**REQUIRED WORK**.
Wherever "begin" turns up in a line of the entries below, that line counts. Say how many such lines there are, with no other words.

[Source records]
_ _ _ _ _

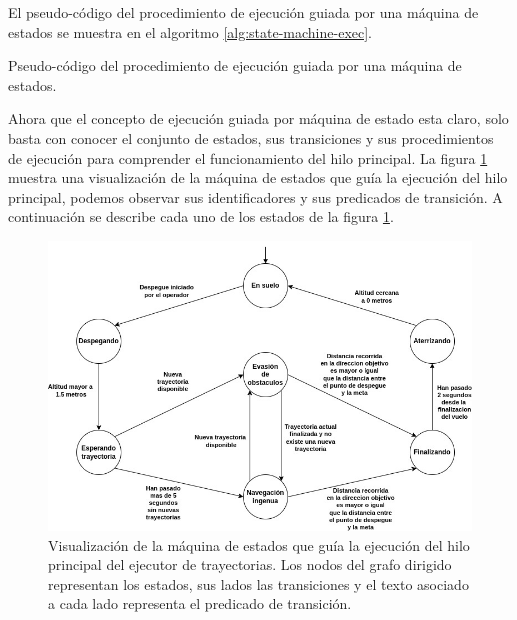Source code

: El pseudo-código del procedimiento de ejecución guiada por una máquina de estados se muestra en el algoritmo \ref{alg:state-machine-exec}.

\begin{algorithm}
\caption{Pseudo-código del procedimiento de ejecución guiada por una máquina de estados. }
\label{alg:state-machine-exec}


\end{algorithm}

Ahora que el concepto de ejecución guiada por máquina de estado esta claro, solo basta con conocer el conjunto de estados, sus transiciones y sus procedimientos de ejecución para comprender el funcionamiento del hilo principal. La figura \ref{fig:state-machine} muestra una visualización de la máquina de estados que guía la ejecución del hilo principal, podemos observar sus identificadores y sus predicados de transición. A continuación se describe cada uno de los estados de la figura \ref{fig:state-machine}. 

\begin{figure}[H]
    \centering
    \includegraphics[scale=0.54]{partes/img/State Machine.jpg}
    \caption[Visualización de la máquina de estados que guía la ejecución del hilo principal del ejecutor de trayectorias.]{Visualización de la máquina de estados que guía la ejecución del hilo principal del ejecutor de trayectorias. Los nodos del grafo dirigido representan los estados, sus lados las transiciones y el texto asociado a cada lado representa el predicado de transición.}
    \label{fig:state-machine}
\end{figure}

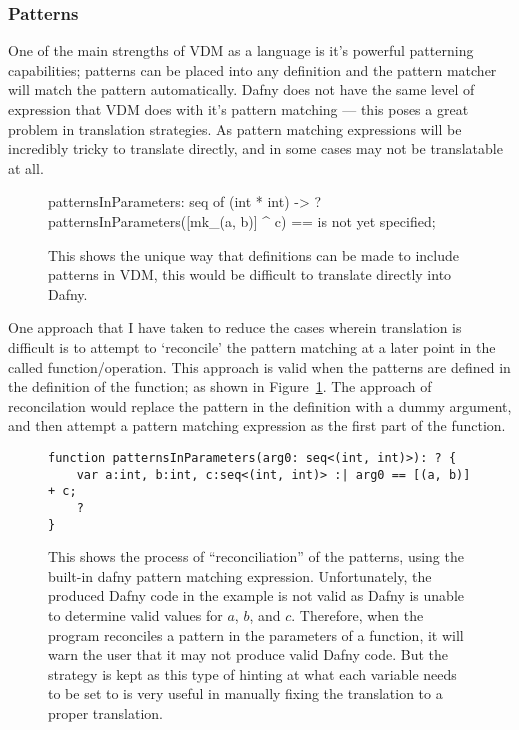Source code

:\documentclass{entcs}
\begin{document}
\subsubsection{Patterns}\label{section:pattern_problems}

One of the main strengths of VDM as a language is it's powerful patterning capabilities; patterns can be placed into any definition and the pattern matcher will match the pattern automatically. Dafny does not have the same level of expression that VDM does with it's pattern matching --- this poses a great problem in translation strategies. As pattern matching expressions will be incredibly tricky to translate directly, and in some cases may not be translatable at all. 

\begin{figure}[h]
	\begin{center}
        \begin{vdmsl}
patternsInParameters: seq of (int * int) -> ?
patternsInParameters([mk_(a, b)] ^ c) == is not yet specified;
        \end{vdmsl}
		\caption{This shows the unique way that definitions can be made to include patterns in VDM, this would be difficult to translate directly into Dafny.}\label{fig:vdm_patterning}
	\end{center}
\end{figure}

One approach that I have taken to reduce the cases wherein translation is difficult is to attempt to `reconcile' the pattern matching at a later point in the called function/operation. This approach is valid when the patterns are defined in the definition of the function; as shown in Figure~\ref{fig:vdm_patterning}. The approach of reconcilation would replace the pattern in the definition with a dummy argument, and then attempt a pattern matching expression as the first part of the function. 

\begin{figure}[h]
	\begin{center}
        \begin{lstlisting}
function patternsInParameters(arg0: seq<(int, int)>): ? {
    var a:int, b:int, c:seq<(int, int)> :| arg0 == [(a, b)] + c;
    ?
}
        \end{lstlisting}
		\caption{This shows the process of ``reconciliation'' of the patterns, using the built-in dafny pattern matching expression. Unfortunately, the produced Dafny code in the example is not valid as Dafny is unable to determine valid values for $a$, $b$, and $c$. Therefore, when the program reconciles a pattern in the parameters of a function, it will warn the user that it may not produce valid Dafny code. But the strategy is kept as this type of hinting at what each variable needs to be set to is very useful in manually fixing the translation to a proper translation.}\label{fig:dafny_patterning}
	\end{center}
\end{figure}
\end{document}
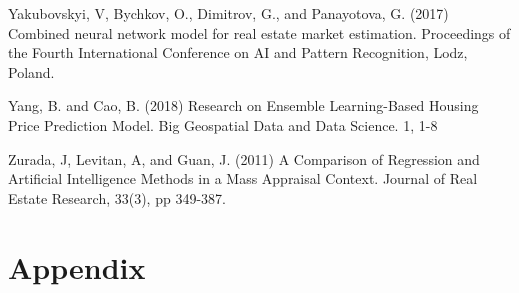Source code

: \documentclass[colTwo]{anon}
\theoremstyle{definition}
\begin{document}
\begin{thebibliography}{50}
\harvarditem{}{}{}Yakubovskyi, V, Bychkov, O., Dimitrov, G., and Panayotova, G.  (2017) Combined neural network model for real estate market estimation. Proceedings of the Fourth International Conference on AI and Pattern Recognition, Lodz, Poland.  

\harvarditem{}{}{}Yang, B. and Cao, B. (2018) Research on Ensemble Learning-Based Housing Price Prediction Model. Big Geospatial Data and Data Science. 1, 1-8

\harvarditem{}{}{}Zurada, J, Levitan, A, and Guan, J. (2011) A Comparison of Regression and Artificial Intelligence Methods in a Mass Appraisal Context. Journal of Real Estate Research, 33(3), pp 349-387. 

\end{thebibliography}

\pagebreak

\section{Appendix}
\end{document}

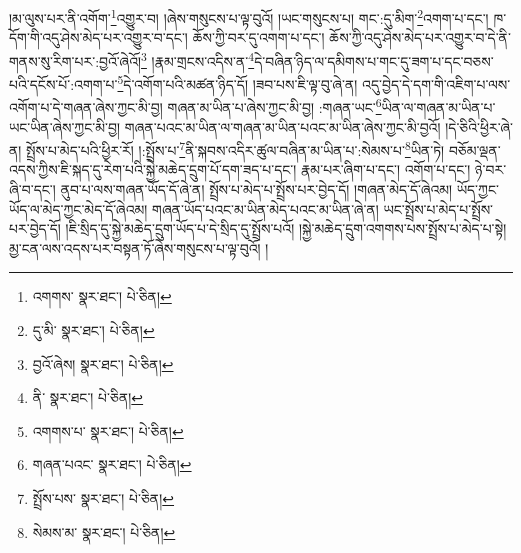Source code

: །མ་ལུས་པར་ནི་འགོག་\footnote{འགགས་  སྣར་ཐང་།  པེ་ཅིན། }འགྱུར་བ། །ཞེས་གསུངས་པ་ལྟ་བུའོ། །ཡང་གསུངས་པ། གང་:དུ་མིག་\footnote{དུ་མི་  སྣར་ཐང་།  པེ་ཅིན། }འགག་པ་དང་། ཁ་དོག་གི་འདུ་ཤེས་མེད་པར་འགྱུར་བ་དང་། ཆོས་ཀྱི་བར་དུ་འགག་པ་དང་། ཆོས་ཀྱི་འདུ་ཤེས་མེད་པར་འགྱུར་བ་དེ་ནི་གནས་སུ་རིག་པར་:བྱའོ་ཞེའོ།\footnote{བྱའོ་ཞེས།  སྣར་ཐང་།  པེ་ཅིན། } །རྣམ་གྲངས་འདིས་ན་\footnote{ནི་  སྣར་ཐང་།  པེ་ཅིན། }དེ་བཞིན་ཉིད་ལ་དམིགས་པ་གང་དུ་ཟག་པ་དང་བཅས་པའི་དངོས་པོ་:འགག་པ་\footnote{འགགས་པ་  སྣར་ཐང་།  པེ་ཅིན། }དེ་འགོག་པའི་མཚན་ཉིད་དོ། །ཟབ་པས་ཇི་ལྟ་བུ་ཞེ་ན། འདུ་བྱེད་དེ་དག་གི་འཇིག་པ་ལས་འགོག་པ་དེ་གཞན་ཞེས་ཀྱང་མི་བྱ། གཞན་མ་ཡིན་པ་ཞེས་ཀྱང་མི་བྱ། :གཞན་ཡང་\footnote{གཞན་པའང་  སྣར་ཐང་།  པེ་ཅིན། }ཡིན་ལ་གཞན་མ་ཡིན་པ་ཡང་ཡིན་ཞེས་ཀྱང་མི་བྱ། གཞན་པའང་མ་ཡིན་ལ་གཞན་མ་ཡིན་པའང་མ་ཡིན་ཞེས་ཀྱང་མི་བྱའོ། །དེ་ཅིའི་ཕྱིར་ཞེ་ན། སྤྲོས་པ་མེད་པའི་ཕྱིར་རོ། །:སྤྲོས་པ་\footnote{སྤྲོས་པས་  སྣར་ཐང་།  པེ་ཅིན། }ནི་སྐབས་འདིར་ཚུལ་བཞིན་མ་ཡིན་པ་:སེམས་པ་\footnote{སེམས་མ་  སྣར་ཐང་།  པེ་ཅིན། }ཡིན་ཏེ། བཅོམ་ལྡན་འདས་ཀྱིས་ཇི་སྐད་དུ་རེག་པའི་སྐྱེ་མཆེད་དྲུག་པོ་དག་ཟད་པ་དང་། རྣམ་པར་ཞིག་པ་དང་། འགོག་པ་དང་། ཉེ་བར་ཞི་བ་དང་། ནུབ་པ་ལས་གཞན་ཡོད་དོ་ཞེ་ན། སྤྲོས་པ་མེད་པ་སྤྲོས་པར་བྱེད་དོ། །གཞན་མེད་དོ་ཞེའམ། ཡོད་ཀྱང་ཡོད་ལ་མེད་ཀྱང་མེད་དོ་ཞེའམ། གཞན་ཡོད་པའང་མ་ཡིན་མེད་པའང་མ་ཡིན་ཞེ་ན། ཡང་སྤྲོས་པ་མེད་པ་སྤྲོས་པར་བྱེད་དོ། །ཇི་སྲིད་དུ་སྐྱེ་མཆེད་དྲུག་ཡོད་པ་དེ་སྲིད་དུ་སྤྲོས་པའོ། །སྐྱེ་མཆེད་དྲུག་འགགས་པས་སྤྲོས་པ་མེད་པ་སྟེ། མྱ་ངན་ལས་འདས་པར་བསྟན་ཏོ་ཞེས་གསུངས་པ་ལྟ་བུའོ། །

_ _ _ _ _

**YOUR RESPONSE**.
11